======== EXERCISE INPUT ========

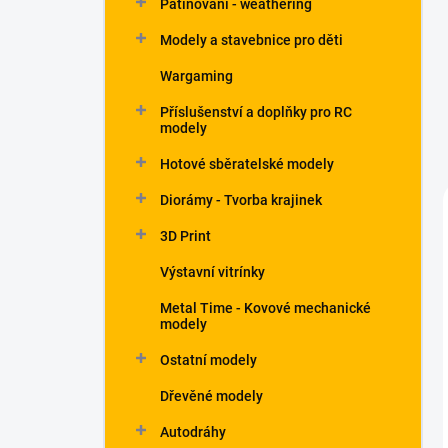
Patinování - weathering
a
n
Modely a stavebnice pro děti
e
Wargaming
l
Příslušenství a doplňky pro RC
modely
Hotové sběratelské modely
Diorámy - Tvorba krajinek
3D Print
Výstavní vitrínky
Metal Time - Kovové mechanické
modely
Ostatní modely
Dřevěné modely
Autodráhy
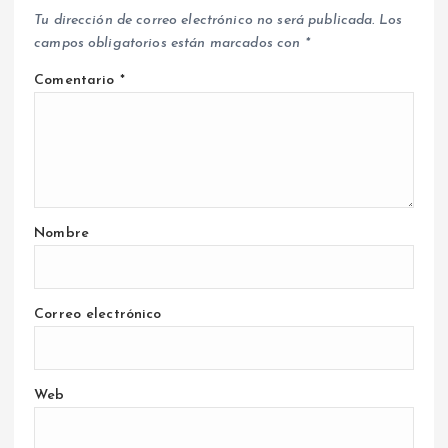
Tu dirección de correo electrónico no será publicada.
Los
campos obligatorios están marcados con
*
Comentario
*
Nombre
Correo electrónico
Web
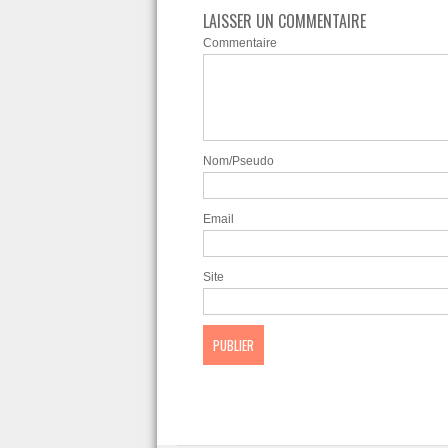
LAISSER UN COMMENTAIRE
Commentaire
Nom/Pseudo
Email
Site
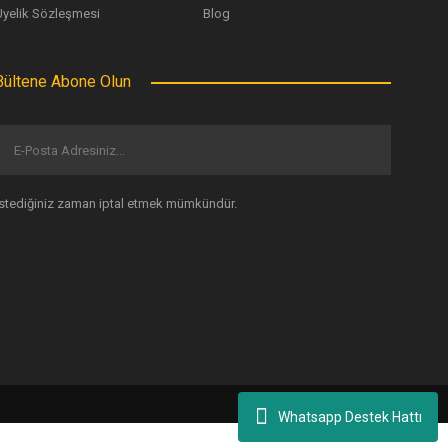
Üyelik Sözleşmesi
Blog
Bültene Abone Olun
İstediğiniz zaman iptal etmek mümkündür.
Whatsapp Destek Hattı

========

> **PROBLEM DETAILS**
Output the material word for word, and keep the pictures out.

> **ANSWER FOR THE TASK**
Patinování - weathering
a
n
Modely a stavebnice pro děti
e
Wargaming
l
Příslušenství a doplňky pro RC
modely
Hotové sběratelské modely
Diorámy - Tvorba krajinek
3D Print
Výstavní vitrínky
Metal Time - Kovové mechanické
modely
Ostatní modely
Dřevěné modely
Autodráhy
Tu dirección de correo electrónico no será publicada.
Los
campos obligatorios están marcados con
*
Comentario
*
Nombre
Correo electrónico
Web
LAISSER UN COMMENTAIRE
Commentaire
Nom/Pseudo
Email
Site
Üyelik Sözleşmesi
Blog
Bültene Abone Olun
İstediğiniz zaman iptal etmek mümkündür.
Whatsapp Destek Hattı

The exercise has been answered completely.